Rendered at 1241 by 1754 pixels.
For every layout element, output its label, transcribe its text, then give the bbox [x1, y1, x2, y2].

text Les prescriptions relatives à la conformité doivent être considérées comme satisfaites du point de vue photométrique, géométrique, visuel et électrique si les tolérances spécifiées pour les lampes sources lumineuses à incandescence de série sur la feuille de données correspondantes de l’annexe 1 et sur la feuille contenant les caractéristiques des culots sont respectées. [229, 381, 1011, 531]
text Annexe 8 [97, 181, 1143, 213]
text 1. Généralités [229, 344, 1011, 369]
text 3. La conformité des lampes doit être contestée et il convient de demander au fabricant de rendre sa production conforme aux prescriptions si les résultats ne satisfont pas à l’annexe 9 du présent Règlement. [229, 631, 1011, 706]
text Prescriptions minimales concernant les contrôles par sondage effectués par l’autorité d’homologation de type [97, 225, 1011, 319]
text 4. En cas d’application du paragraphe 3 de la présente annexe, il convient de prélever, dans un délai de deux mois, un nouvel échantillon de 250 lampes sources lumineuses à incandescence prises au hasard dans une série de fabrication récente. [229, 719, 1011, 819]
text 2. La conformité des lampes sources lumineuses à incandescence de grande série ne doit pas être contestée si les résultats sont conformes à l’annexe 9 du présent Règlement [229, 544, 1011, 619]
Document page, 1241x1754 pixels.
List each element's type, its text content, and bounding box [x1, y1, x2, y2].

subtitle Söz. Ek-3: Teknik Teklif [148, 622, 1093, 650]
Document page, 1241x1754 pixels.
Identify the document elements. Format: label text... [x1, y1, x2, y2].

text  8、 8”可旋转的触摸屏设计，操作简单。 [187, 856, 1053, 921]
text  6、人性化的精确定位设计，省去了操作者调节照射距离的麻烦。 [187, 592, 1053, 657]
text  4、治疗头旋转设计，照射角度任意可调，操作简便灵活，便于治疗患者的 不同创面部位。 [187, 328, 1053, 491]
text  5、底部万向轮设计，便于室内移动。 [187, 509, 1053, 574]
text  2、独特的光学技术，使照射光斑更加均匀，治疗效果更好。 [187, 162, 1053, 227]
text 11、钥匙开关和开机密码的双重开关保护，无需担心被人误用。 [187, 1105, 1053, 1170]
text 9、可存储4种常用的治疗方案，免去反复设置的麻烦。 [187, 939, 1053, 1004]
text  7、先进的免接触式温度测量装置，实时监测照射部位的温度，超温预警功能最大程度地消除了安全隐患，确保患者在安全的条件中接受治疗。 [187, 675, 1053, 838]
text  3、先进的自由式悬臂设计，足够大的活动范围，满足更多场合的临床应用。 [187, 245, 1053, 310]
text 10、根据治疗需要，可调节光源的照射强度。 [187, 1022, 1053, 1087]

###

— Your task —
Everything from the line with "Identify the document" to the last line of the entries is to be written out exactly; omit all earlier lines.

— Task output —
Identify the document elements. Format: label text... [x1, y1, x2, y2].

text  8、 8”可旋转的触摸屏设计，操作简单。 [187, 856, 1053, 921]
text  6、人性化的精确定位设计，省去了操作者调节照射距离的麻烦。 [187, 592, 1053, 657]
text  4、治疗头旋转设计，照射角度任意可调，操作简便灵活，便于治疗患者的 不同创面部位。 [187, 328, 1053, 491]
text  5、底部万向轮设计，便于室内移动。 [187, 509, 1053, 574]
text  2、独特的光学技术，使照射光斑更加均匀，治疗效果更好。 [187, 162, 1053, 227]
text 11、钥匙开关和开机密码的双重开关保护，无需担心被人误用。 [187, 1105, 1053, 1170]
text 9、可存储4种常用的治疗方案，免去反复设置的麻烦。 [187, 939, 1053, 1004]
text  7、先进的免接触式温度测量装置，实时监测照射部位的温度，超温预警功能最大程度地消除了安全隐患，确保患者在安全的条件中接受治疗。 [187, 675, 1053, 838]
text  3、先进的自由式悬臂设计，足够大的活动范围，满足更多场合的临床应用。 [187, 245, 1053, 310]
text 10、根据治疗需要，可调节光源的照射强度。 [187, 1022, 1053, 1087]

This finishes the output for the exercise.